In Essays, Innovation

The average industrial brand presence on social media is a highly crafted and tightly managed thing. There’s compelling theology that dictates what should and shouldn’t be shared, as well as how it must integrate with corporate messaging overall.

It’s mostly wrong.

Don’t believe me? Just name the industrial brand that you’d miss if it stopped tweeting or posting tomorrow (your employer doesn’t count, since you might follow it out of loyalty or fear).

Nobody needs social content from the makers of chemicals or electrical transformers in the same way they rely on updates from Kim Kardashian or one of her sisters, or from any number of other online influencers.

We can debate differences in business models, or lack thereof, and the vagaries of target audience age and expectations. But the simple fact is that most industrial brands have been misinformed, or purposefully misunderstand the utility of social media.

Here are 4 facts that you might want to consider:

Novelty — The most important quality of a social media post is that it contains something unique, surprising, or otherwise revealing. It should be something that your audience wants to know, which isn’t necessarily the same thing as something you need to tell them. It’s also not synonymous with importance or impact; the operant condition is different, which means that corporate messaging approved by a committee doesn’t pass muster. Your branding rules about careful consistency don’t jibe with the requirements of social media novelty. Social media are for communicating content that would otherwise never see the light of day.
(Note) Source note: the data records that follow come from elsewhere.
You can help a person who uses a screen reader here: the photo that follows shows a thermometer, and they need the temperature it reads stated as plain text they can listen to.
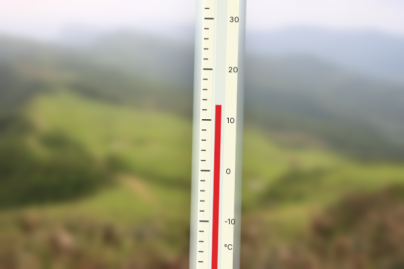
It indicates 13 °C
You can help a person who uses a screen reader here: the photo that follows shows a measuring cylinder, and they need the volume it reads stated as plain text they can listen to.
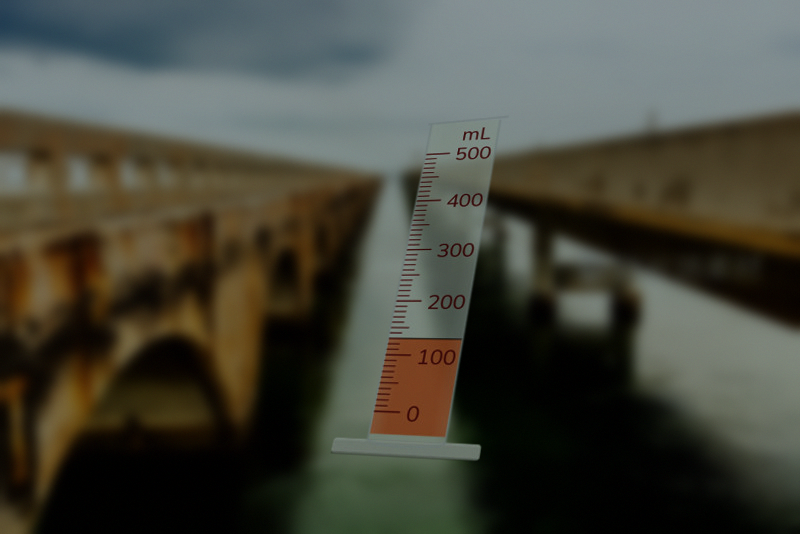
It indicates 130 mL
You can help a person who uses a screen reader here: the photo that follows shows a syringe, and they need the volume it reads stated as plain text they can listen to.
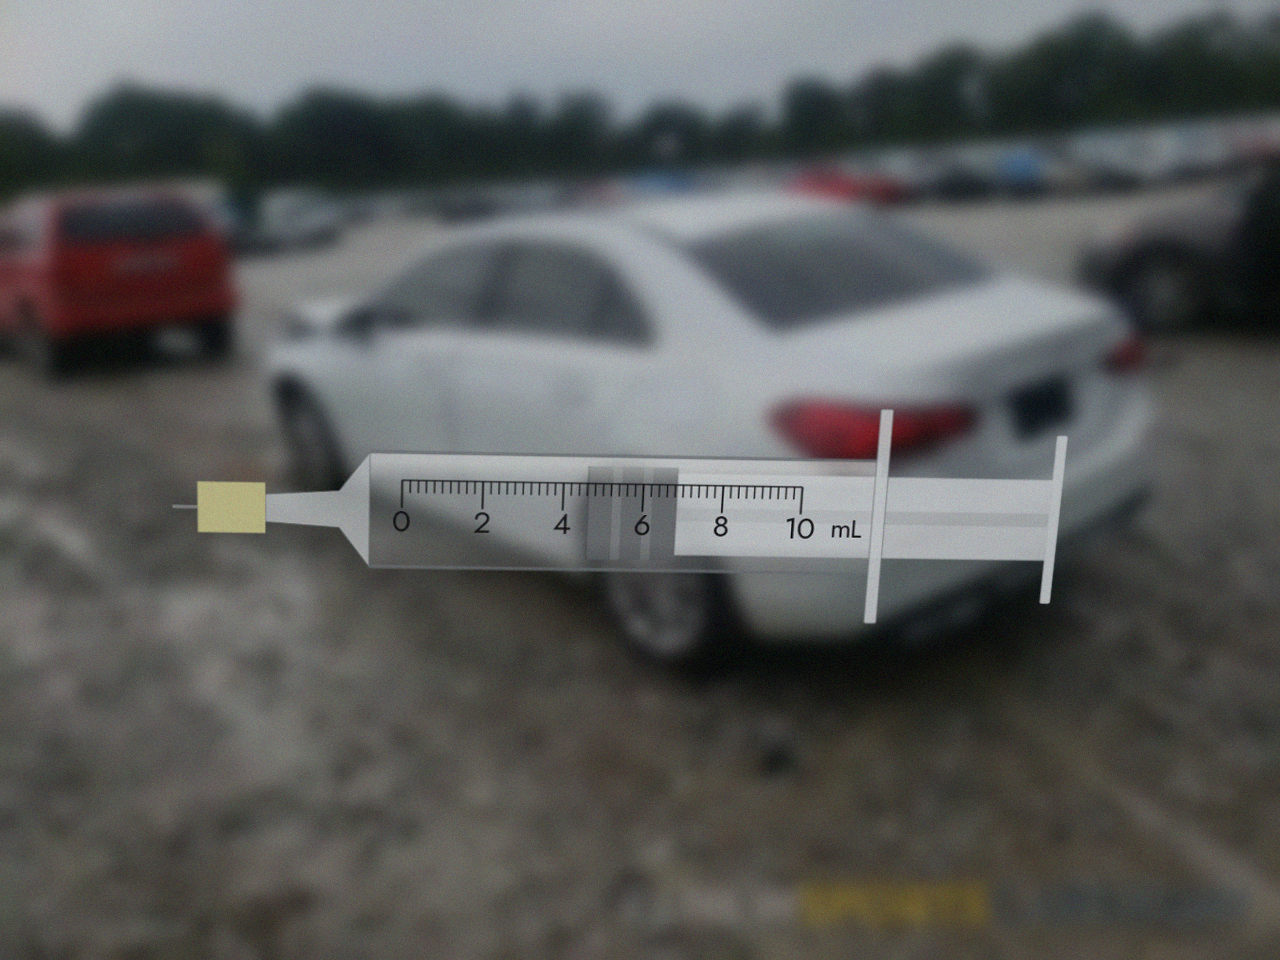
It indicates 4.6 mL
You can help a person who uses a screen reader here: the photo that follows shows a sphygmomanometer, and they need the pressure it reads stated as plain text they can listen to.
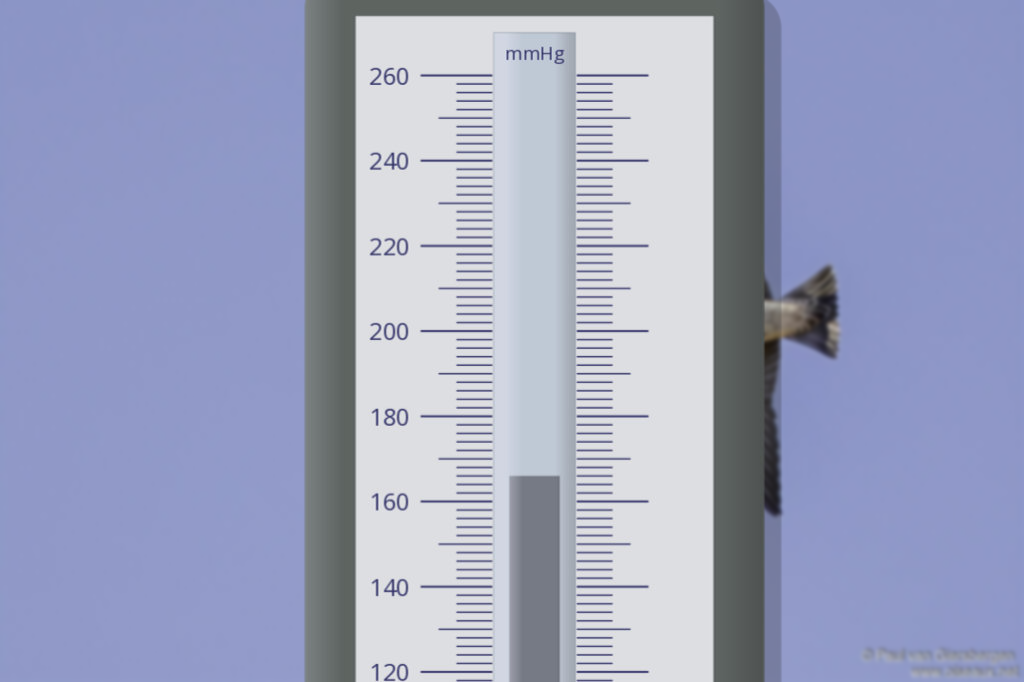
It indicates 166 mmHg
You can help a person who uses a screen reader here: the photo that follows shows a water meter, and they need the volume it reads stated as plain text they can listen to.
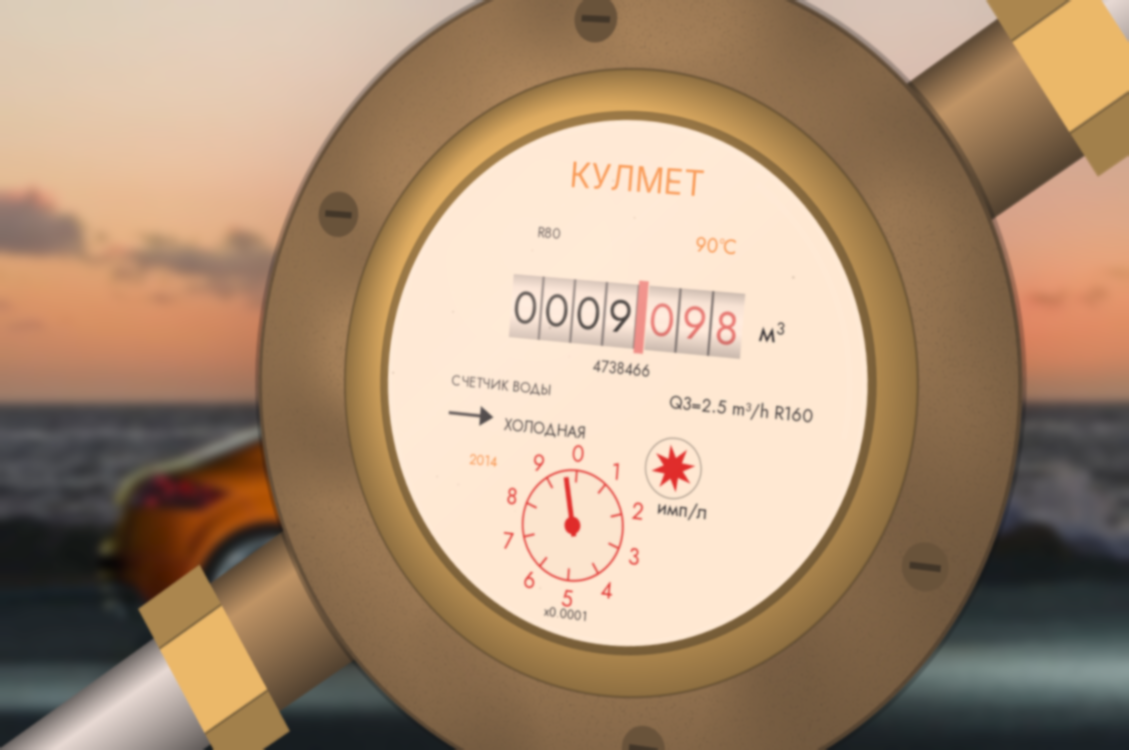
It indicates 9.0979 m³
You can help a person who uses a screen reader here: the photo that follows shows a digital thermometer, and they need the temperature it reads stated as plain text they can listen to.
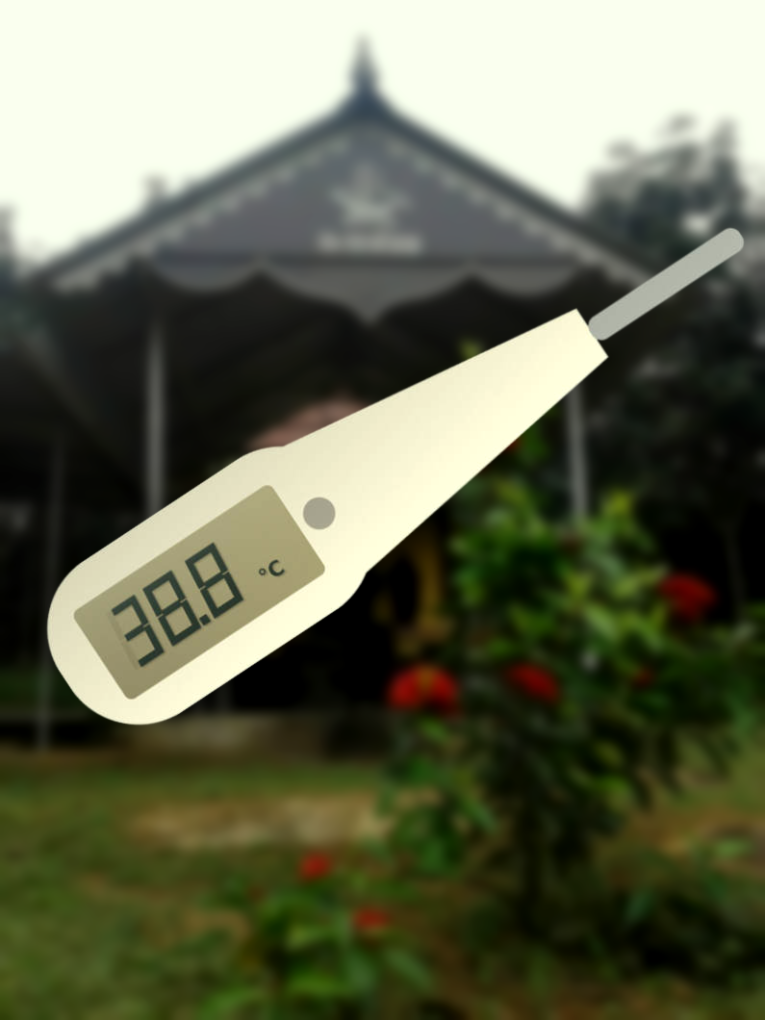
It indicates 38.8 °C
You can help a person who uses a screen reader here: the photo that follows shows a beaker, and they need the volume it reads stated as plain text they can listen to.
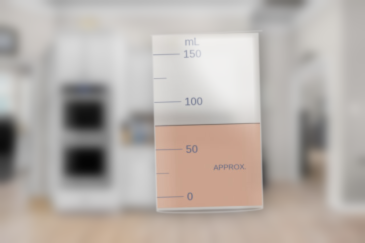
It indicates 75 mL
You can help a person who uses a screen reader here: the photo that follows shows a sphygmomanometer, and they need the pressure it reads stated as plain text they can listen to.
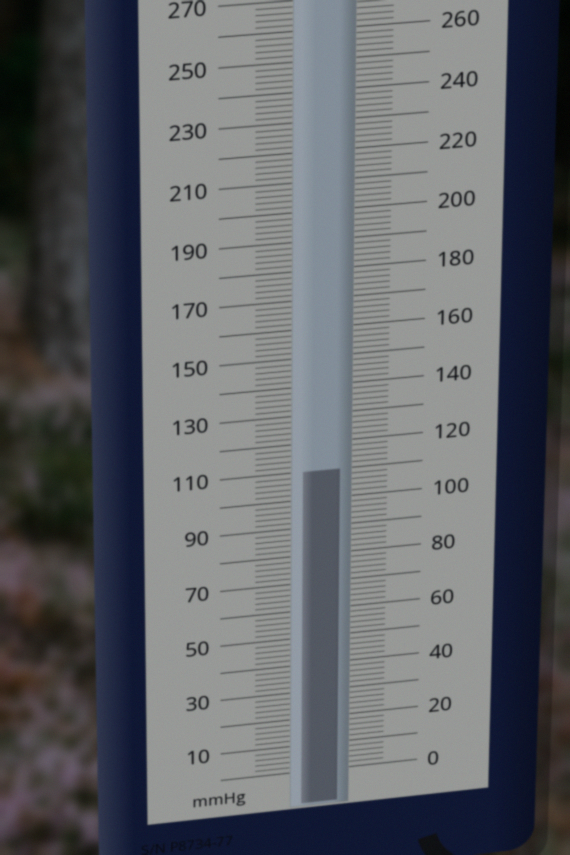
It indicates 110 mmHg
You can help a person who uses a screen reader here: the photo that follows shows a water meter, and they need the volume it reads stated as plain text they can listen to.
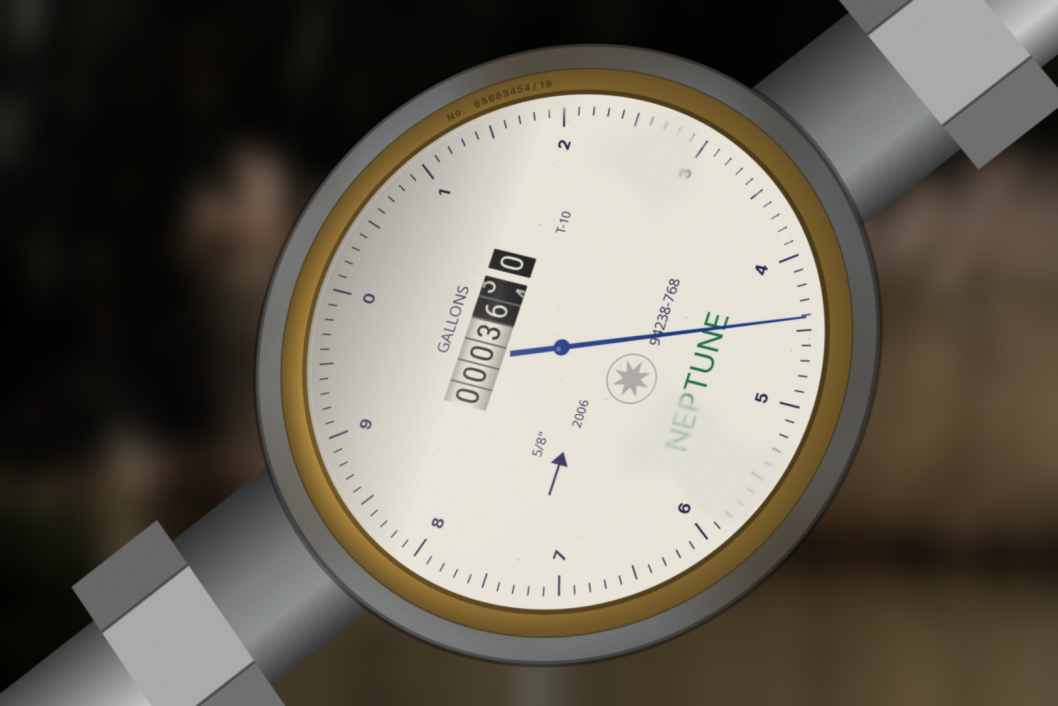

Authenticity — The very idea that a company could have “a voice” is laughable, if you think about it. A brand can assert qualities through a variety of media but nobody can have a conversation with it. Social content from your company is from a person, or people (that marketing messaging committee), so why isn’t more personal? Consider what Sweden did a few years ago, swapping its social bullhorn between individuals who were authorized to speak about the country, not necessarily for it. Saying something wrong is far less damaging than saying things that are perfectly right, but otherwise inauthentic.

Immediacy — Many industrial and B2B businesses use social media to share links to stories on other sites, as if they were promotional platforms for marketers. They’re not. Soclal media are self-contained systems, mostly, in which people consume content then and there, so a tease intended to get them to follow a link to somewhere else is probably DOA. Instead, think of posts as discrete bursts of content that can be consumed immediately; it’ll scream value, which’ll increase your chances of being novel and authentic, too.

Frequency — The half-life of a social media burst is just shy of the life expectancy of a gnat, so sharing on a weekly basis is much like sharing nothing at all. The most popular online brands are seen more often, with less importance attached to any individual bit of content. If your content is novel, authentic, and immediately valuable, your only risk is not sharing it frequently enough, not too often. Think again of the hypothetical at the start of this essay: What if your audience actually missed your content if you dared to stay silent?

Competition in this Attention Economy of ours is fierce, and industrial or B2B brands aren’t somehow immune or apart from it.

Maybe it’s time to rethink your approach to social media, and try to find your brand’s inner Kim Kardashian.